Work request:
Rewrite only the lines from the line with "10: (413, 171)" to the line with "27: (298, 152)", both included, changing "175" to "178" and leaving everything else as it is.

---------- Source data

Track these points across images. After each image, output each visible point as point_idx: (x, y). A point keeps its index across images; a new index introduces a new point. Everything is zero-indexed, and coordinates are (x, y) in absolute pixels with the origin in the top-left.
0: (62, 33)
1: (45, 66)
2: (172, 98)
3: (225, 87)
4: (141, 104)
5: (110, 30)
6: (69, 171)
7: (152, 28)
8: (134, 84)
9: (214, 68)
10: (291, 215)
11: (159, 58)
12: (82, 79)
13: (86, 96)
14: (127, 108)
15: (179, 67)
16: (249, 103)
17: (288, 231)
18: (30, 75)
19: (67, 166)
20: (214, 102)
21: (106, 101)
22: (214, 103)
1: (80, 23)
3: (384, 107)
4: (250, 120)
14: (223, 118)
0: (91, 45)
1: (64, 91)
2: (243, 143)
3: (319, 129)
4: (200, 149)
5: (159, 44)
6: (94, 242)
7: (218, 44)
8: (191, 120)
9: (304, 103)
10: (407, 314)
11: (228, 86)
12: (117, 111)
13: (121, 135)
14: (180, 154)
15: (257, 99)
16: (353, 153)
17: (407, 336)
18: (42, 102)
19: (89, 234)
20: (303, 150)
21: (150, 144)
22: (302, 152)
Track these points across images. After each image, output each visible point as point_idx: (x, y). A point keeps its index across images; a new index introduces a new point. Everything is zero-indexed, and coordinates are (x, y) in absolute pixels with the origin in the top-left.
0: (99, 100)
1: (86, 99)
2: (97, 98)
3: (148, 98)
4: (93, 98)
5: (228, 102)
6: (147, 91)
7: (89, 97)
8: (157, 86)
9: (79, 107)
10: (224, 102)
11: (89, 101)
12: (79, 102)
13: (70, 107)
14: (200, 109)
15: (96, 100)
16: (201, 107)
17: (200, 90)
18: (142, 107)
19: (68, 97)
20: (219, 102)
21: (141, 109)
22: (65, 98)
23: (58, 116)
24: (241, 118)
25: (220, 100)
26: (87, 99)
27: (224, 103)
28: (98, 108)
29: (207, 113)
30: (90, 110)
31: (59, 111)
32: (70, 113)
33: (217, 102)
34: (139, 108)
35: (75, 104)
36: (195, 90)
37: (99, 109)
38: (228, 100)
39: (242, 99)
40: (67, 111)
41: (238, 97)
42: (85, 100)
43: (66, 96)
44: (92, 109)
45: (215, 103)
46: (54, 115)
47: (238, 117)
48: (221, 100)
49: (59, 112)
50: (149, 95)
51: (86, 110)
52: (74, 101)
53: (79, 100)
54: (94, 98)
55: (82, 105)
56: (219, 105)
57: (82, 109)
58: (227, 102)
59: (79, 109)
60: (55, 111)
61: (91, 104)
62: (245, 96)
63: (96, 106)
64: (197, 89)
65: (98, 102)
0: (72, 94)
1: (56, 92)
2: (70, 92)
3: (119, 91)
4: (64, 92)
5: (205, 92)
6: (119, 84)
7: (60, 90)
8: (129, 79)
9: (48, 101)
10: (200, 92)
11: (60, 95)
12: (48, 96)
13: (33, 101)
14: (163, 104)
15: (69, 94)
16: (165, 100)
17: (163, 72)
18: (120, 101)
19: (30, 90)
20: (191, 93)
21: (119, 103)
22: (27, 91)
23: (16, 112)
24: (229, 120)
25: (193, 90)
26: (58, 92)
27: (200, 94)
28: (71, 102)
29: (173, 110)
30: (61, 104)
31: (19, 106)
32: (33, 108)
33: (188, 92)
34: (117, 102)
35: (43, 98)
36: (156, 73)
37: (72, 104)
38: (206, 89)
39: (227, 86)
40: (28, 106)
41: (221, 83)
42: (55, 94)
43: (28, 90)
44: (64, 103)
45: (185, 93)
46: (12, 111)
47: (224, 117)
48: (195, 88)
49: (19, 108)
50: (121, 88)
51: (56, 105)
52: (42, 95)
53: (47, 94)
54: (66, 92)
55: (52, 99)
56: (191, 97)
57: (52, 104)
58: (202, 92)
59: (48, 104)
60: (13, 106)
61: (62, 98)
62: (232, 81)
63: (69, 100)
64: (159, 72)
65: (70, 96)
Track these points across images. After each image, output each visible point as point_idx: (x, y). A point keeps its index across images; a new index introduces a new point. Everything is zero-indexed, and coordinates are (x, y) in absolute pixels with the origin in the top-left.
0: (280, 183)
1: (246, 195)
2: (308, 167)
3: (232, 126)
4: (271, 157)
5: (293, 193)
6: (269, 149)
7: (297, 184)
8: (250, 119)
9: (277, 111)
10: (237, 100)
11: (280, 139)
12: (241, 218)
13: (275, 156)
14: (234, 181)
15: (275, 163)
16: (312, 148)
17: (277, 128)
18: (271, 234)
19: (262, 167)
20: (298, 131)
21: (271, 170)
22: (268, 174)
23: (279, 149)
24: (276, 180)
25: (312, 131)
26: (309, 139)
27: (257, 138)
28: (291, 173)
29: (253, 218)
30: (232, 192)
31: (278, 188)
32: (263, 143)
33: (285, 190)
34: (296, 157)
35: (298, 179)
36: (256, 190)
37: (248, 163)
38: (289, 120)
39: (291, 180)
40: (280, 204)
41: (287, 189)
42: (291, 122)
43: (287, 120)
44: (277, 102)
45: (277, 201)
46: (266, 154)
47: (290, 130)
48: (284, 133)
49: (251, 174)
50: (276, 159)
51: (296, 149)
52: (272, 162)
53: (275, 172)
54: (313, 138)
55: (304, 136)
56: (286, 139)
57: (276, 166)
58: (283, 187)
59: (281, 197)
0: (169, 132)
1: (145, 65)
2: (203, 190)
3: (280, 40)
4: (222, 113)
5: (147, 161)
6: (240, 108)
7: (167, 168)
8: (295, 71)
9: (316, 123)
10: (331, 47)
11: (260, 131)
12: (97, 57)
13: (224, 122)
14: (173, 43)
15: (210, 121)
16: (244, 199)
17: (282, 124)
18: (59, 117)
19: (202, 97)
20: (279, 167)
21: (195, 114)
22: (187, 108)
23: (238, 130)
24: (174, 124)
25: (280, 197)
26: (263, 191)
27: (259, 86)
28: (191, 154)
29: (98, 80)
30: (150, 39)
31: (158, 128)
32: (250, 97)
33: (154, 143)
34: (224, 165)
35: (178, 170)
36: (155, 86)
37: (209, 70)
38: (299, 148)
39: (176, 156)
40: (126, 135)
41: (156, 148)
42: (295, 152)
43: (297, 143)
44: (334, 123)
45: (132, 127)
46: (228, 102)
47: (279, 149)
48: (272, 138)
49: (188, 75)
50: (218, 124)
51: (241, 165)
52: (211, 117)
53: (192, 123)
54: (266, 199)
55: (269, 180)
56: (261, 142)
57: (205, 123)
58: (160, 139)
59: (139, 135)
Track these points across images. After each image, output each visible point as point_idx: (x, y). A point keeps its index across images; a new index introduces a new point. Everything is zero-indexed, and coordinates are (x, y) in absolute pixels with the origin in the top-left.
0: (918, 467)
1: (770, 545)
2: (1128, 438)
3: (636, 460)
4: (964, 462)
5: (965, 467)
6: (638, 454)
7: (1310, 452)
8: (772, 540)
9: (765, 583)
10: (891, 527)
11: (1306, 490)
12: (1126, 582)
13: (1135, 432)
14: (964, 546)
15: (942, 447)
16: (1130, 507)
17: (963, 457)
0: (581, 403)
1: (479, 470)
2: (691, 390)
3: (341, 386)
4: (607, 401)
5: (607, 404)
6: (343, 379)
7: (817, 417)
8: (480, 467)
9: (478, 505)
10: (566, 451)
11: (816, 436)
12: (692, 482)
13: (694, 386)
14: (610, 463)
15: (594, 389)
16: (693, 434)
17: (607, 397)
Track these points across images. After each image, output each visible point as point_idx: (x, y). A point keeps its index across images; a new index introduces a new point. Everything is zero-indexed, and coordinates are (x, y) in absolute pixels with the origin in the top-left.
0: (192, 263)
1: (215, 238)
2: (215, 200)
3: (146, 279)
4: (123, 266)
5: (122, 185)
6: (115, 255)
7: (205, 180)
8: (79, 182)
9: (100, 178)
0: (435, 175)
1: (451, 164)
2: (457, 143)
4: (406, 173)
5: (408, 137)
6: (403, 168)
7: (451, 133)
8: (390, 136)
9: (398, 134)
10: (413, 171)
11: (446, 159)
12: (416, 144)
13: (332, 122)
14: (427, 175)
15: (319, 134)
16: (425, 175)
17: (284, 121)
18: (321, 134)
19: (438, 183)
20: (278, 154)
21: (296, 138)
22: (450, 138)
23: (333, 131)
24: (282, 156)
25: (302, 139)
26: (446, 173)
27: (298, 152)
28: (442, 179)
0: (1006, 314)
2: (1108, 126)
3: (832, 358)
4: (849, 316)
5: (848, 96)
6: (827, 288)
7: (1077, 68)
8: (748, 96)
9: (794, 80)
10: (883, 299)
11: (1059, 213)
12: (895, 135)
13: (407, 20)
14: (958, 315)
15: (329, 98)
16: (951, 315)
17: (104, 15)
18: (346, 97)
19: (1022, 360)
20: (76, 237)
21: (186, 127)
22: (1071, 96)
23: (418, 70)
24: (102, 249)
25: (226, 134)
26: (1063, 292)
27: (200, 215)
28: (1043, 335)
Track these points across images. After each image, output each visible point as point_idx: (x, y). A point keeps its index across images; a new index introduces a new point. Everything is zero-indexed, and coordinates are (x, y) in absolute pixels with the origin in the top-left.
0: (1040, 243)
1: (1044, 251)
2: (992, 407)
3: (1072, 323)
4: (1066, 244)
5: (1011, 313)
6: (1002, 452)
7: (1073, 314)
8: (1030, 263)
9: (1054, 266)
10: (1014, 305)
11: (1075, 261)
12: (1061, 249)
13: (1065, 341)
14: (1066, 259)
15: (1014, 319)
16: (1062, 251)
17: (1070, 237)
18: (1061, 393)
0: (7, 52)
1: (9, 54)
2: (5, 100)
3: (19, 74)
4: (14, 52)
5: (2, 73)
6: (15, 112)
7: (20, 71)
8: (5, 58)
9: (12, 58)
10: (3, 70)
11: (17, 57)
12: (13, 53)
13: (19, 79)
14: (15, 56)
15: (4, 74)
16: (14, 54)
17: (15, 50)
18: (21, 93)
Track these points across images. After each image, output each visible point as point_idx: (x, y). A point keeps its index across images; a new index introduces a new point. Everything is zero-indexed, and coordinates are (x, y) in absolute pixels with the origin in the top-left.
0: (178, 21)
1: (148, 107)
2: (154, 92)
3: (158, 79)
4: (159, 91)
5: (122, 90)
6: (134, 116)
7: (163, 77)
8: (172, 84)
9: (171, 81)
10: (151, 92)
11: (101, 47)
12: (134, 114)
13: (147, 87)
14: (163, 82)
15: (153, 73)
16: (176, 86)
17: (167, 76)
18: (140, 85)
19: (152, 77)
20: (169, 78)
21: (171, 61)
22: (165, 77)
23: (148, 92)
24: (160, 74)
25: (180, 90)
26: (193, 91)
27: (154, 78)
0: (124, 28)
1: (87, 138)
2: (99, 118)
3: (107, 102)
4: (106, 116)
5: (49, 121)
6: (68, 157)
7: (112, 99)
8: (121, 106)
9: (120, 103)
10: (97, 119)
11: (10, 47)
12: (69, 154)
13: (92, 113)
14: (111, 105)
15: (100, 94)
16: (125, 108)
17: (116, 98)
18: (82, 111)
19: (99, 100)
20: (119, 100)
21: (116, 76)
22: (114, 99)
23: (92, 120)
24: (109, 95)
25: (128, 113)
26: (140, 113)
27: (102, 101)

--------------------

Written response:
10: (413, 171)
11: (446, 159)
12: (416, 144)
13: (332, 122)
14: (427, 178)
15: (319, 134)
16: (425, 178)
17: (284, 121)
18: (321, 134)
19: (438, 183)
20: (278, 154)
21: (296, 138)
22: (450, 138)
23: (333, 131)
24: (282, 156)
25: (302, 139)
26: (446, 173)
27: (298, 152)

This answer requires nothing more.